# The shape of the graph of the equation: $V= -r I + E$

I have recently collected data (for a school experiment) in order to measure the EMF and the internal resistance of a solar cell. The data complied with the equation: $V = -rI + E$, i.e. the voltage decreased as the current increased and I have a negative gradient. However, I am having some trouble as to explaining why the graph is the way it is, that is, why is there a negative gradient?

Here's my rationale: Using Ohm's law, we can see that decreasing the (external) resistance increases the current flowing throughout the whole circuit (it is a simple series circuit with just a solar cell, ammeter, variable resistor and a voltmeter (in parallel, obviously)). Now, the voltage drop across the solar cell should increase as well (assuming its internal resistance in constant) because $v = V_r = Ir$, where $v$ is the 'lost volts'. For this reason the voltage drop across the load must decrease(which is what we see from the graph) because $E = V + v$. Thus, the voltage drop across the resistor decreases as current increases.

I don't know to what extent this is correct or if it is correct at all but I would appreciate any and all help given. Also, as you can probably tell, the level of physics used here is very basic, so I would also appreciate it if the answers explained it in this way as well, although, where possible, do not sacrifice accuracy for the sake of simplicity.

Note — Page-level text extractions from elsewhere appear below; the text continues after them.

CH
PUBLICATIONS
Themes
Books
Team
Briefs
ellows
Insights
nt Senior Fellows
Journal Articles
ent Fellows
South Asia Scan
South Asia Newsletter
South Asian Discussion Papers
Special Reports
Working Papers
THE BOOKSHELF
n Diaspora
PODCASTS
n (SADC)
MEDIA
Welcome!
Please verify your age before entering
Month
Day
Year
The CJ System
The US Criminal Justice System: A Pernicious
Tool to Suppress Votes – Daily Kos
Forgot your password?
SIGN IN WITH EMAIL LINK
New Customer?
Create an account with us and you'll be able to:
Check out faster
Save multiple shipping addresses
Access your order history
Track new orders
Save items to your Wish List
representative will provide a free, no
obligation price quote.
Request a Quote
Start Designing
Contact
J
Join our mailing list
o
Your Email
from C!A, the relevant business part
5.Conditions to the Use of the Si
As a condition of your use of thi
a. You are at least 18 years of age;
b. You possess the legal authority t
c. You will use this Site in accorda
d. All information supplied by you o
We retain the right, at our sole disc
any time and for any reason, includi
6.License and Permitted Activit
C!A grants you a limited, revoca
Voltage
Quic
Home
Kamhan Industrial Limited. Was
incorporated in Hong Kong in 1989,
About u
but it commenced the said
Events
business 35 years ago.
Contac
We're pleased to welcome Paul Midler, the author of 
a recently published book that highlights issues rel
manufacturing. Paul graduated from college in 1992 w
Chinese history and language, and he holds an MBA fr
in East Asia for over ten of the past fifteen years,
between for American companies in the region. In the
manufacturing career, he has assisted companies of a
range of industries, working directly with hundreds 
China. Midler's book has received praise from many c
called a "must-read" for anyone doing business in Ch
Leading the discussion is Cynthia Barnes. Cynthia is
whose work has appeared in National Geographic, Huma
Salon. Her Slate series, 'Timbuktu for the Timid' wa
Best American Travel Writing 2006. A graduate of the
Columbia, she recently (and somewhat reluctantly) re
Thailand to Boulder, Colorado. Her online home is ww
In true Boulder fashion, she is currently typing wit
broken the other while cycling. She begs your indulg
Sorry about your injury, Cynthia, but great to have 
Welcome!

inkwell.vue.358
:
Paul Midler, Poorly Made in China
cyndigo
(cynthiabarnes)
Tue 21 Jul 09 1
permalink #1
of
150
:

If the solar cell is modelled as a voltage source $E$ in series with an internal resistance $r$ and the cell is connected to a load resistance $R_L$, the series current is given by Ohm's law:

$$I = \frac{E}{r + R_L}$$

or

$$E = (r + R_L)\cdot I$$

The output voltage $V$ of the solar cell is the voltage across the load resistance which is, by Ohm's law, $V = R_L\cdot I$.

Thus

$$V = R_L\cdot I = E - r\cdot I$$